No contexto global, o Brasil fica na macrorregião segunda colocada em percentual de receita para a corporação: as Américas ficam com 37% dos negócios, atrás de EMEA, com 42%, e à frente da Ásia-Pacífico, com 21%.

Novidades
O release 2012 da linha de softwares da SolidWorks traz inovações nas áreas de desenho, comparação de telas, visualização de detalhes, operação de processos e revisões, facilitação de acesso e uso de interface, entre muitos outros.

“Atendemos a demandas dos usuários: das mais de 200 novidades, 90% são pedidos de projetistas e engenheiros que utilizaram o software e requisitaram mudanças”, detalha Timóteo Müller, diretor Técnico da DS SolidWorks.

A nova família também agrega novidades na área de sustentabilidade. Por exemplo: agora, é possível simular cenários com opções de mais de 50 tipos de materiais para uso na fabricação de produtos, avaliando o impacto na emissão de carbono, acúmulo de detrito, consumo de energia e vários outros quesitos em cada um deles.

“Também evoluiu muito a questão de custo. Hoje, você pode calcular, em cada projeto, o custo exato de cada peça projetada, inclusive com detalhes particionados por itens e processos envolvidos em cada uma, a partir de dados inseridos no banco do sistema”, finaliza Müller.

Multi-produto
A nova versão do SolidWorks também incrementa o portfólio da companhia, já que há inovações em toda a linha, incluindo as soluções não-CAD (Enterprise PDM, Simulation e 3DVia), que este ano já representam 23% das vendas, contra um índice menor do que 10% há quatro anos.

“Por área de negócios, nosso crescimento, em termos de receita, em 2010, foi de 47% no SolidWorks e de 135% em Simulation e 176% em 3DVia.

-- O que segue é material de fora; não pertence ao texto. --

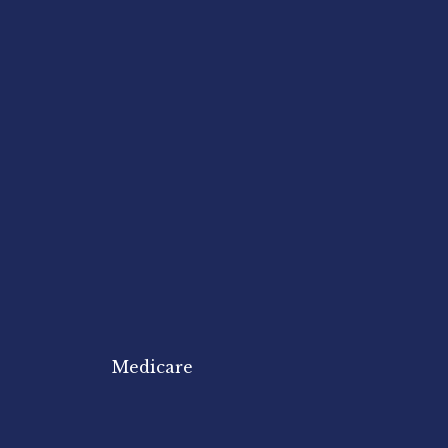
Medicare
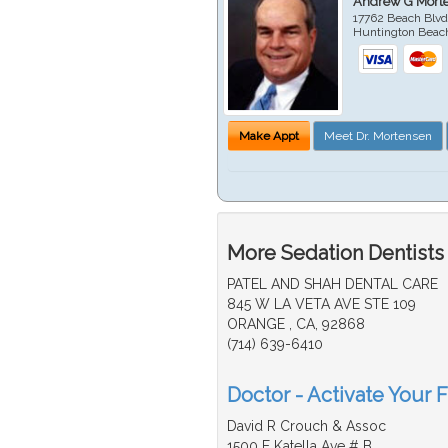
Andrew G Mort
17762 Beach Blvd
Huntington Beac
Make Appt
Meet Dr. Mortensen
More Sedation Dentists
PATEL AND SHAH DENTAL CARE
845 W LA VETA AVE STE 109
ORANGE , CA, 92868
(714) 639-6410
Doctor - Activate Your F
David R Crouch & Assoc
1500 E Katella Ave # B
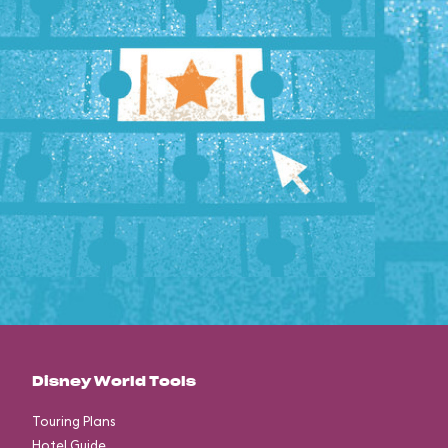
Disney World Tools
Touring Plans
Hotel Guide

Já o EPDM é a linha não CAD que mais cresce, na qual a expansão já está na ordem de mais de 300% em 2011”, comenta  Siqueira.

No ringue
E é nesta oferta multi-produto que a DS SolidWorks aposta para fazer frente à concorrência de gigantes da área CAD e PLM, como PTC e Siemens PLM.

Além disso, outro foco da estratégia é a facilitação do pagamento, com ofertas que vão de financiamentos diretos ou via revendas, até parcerias com associações, como a que a empresa mantém com a Abimaq há três anos, na qual associados da entidade conseguem descontos de até 20% em todos os produtos da fabricante podendo pagar em até seis vezes.

Estrutura geral
Com cerca de 900 colaboradores e headquarter nos EUA, a DS SolidWorks soma 144 mil clientes (1,525 milhão de usuários) em todo o mundo, com presença em 80 países via subsidiárias ou distribuidores.

“Somamos 1,6 milhão de licenças instaladas globalmente, tendo registrado crescimento de 60% neste quesito nos últimos dois anos”, ressalta Siqueira.

Em termos de revendas, são 436 em todo o mundo. A rede conta, ainda, com 750 parceiros de aplicação (que integram tecnologias às soluções da fabricante norte-americana em projetos pontuais).

“Temos, ainda, um universo de 50 mil engenheiros certificados em nossa tecnologia”, finaliza o country manager.

Mundo
No geral, a DS SolidWorks vem crescendo a um índice nunca inferior a 20% nos últimos cinco trimestres. No ano passado, o faturamento ficou em US$ 417,8 milhões, enquanto no primeiro semestre deste ano alcançou os US$ 236,3 milhões.

Mãe francesa
A DS SolidWorks pertence à francesa Dassault Systémes, que a adquiriu em 1997.

A Dassault, por sua vez, é uma companhia com faturamento na casa do US$ 1,56 bilhão em 2010.

Gláucia Civa cobriu o lançamento do SolidWorks 2012 a convite da DS SolidWorks Brasil.